The ads, created by a group known as Protect My Vote, appeared after people in certain states -- including Florida, Michigan, Iowa, Arizona, Texas and Georgia -- searched for “mail-in voting.” One of them has text that reads, in part, “think mail-in voting and absentee voting are the same. Think again! There are different safeguards for each.” This, the Post points out, isn’t true. In Texas, for example, there are not distinct processes for absentee voting and voting by mail. Clicking on the ads leads to the group’s website, which contains further misinformation. Facebook already removed similar ads from the same group.

Google spokeswoman Charlotte Smith didn’t answer specific questions from The Washington Post, but instead gave this statement: “We have zero tolerance for ads that employ voter suppression tactics or undermine participation in elections. When we find those ads, we take them down.”

Lynn C. McGregor, political communication professor at the University of North Carolina, told The Washington Post that Google’s decision to not remove the ads and the length of time it took to reach the decision is “a really worrying warning sign.” “On its face, this is misleading users about the voting process. And if that’s what these platforms want to protect against, then this is the type of ad they should remove,” McGregor said.

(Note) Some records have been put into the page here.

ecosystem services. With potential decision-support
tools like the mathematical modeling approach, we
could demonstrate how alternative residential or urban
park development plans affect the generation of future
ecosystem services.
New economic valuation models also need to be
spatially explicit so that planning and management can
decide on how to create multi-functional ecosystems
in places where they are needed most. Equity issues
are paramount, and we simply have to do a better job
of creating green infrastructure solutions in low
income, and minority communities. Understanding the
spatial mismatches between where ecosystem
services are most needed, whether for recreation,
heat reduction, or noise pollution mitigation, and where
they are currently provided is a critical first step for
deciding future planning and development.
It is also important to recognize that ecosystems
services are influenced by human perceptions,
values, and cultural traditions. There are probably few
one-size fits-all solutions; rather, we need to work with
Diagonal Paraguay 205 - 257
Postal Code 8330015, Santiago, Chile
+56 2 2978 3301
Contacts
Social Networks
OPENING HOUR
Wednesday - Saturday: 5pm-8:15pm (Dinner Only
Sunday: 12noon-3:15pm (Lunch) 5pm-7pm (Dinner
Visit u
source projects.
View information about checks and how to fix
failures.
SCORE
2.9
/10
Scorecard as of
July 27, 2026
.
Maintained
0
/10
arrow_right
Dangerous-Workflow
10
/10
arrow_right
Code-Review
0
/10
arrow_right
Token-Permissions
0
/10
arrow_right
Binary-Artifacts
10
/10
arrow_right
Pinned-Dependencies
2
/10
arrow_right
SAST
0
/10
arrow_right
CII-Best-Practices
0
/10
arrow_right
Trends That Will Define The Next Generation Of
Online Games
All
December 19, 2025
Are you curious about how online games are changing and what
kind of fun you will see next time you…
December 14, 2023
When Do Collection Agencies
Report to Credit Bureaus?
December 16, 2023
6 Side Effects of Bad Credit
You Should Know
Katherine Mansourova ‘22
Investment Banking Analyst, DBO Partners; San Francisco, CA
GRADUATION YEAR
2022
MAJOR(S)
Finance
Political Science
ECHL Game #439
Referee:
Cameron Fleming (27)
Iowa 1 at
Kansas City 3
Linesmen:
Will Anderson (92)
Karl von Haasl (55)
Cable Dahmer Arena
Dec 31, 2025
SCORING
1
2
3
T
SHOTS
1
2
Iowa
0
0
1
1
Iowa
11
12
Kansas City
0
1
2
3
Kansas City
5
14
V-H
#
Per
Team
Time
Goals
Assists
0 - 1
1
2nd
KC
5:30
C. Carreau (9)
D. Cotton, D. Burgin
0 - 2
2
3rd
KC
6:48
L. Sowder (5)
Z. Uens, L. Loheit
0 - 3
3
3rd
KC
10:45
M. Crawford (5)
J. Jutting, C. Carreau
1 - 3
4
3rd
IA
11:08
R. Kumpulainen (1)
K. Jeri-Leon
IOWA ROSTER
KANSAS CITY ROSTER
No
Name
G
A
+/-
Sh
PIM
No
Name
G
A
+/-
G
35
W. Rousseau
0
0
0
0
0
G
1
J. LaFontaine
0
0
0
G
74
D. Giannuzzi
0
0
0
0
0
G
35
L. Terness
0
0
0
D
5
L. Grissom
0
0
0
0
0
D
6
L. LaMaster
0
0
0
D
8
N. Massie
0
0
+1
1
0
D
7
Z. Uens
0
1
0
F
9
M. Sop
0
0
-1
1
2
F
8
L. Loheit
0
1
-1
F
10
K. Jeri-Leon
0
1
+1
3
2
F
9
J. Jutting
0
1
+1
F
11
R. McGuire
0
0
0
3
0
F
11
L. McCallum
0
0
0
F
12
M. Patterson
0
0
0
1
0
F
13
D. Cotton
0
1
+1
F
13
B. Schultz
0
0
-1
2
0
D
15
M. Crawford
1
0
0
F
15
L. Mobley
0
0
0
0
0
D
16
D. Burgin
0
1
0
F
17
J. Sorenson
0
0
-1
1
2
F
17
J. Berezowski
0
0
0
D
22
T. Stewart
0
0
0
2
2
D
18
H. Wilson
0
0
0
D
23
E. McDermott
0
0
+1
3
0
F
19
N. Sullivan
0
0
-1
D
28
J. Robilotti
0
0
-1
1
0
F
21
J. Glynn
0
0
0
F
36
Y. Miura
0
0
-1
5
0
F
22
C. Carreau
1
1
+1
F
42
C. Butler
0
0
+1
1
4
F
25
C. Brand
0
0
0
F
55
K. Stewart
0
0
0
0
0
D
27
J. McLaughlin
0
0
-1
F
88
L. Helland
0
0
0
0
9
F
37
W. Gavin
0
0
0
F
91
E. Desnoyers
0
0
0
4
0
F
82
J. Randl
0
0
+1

Google recently announced changes to its ad policies meant to prevent advertisers from working together to distribute misinformation, or provide access to “hacks” or “leaks.” These changes go into effect September 1st. “We believe these new measures strike the right balance in helping preserve trust in our elections while allowing for robust dialogue and public discourse about current events,” Smith said at the time. Misleading ads of this sort are likely to continue up through the election, so hopefully Google will be prepared to act faster and more consistently with their policy going forward.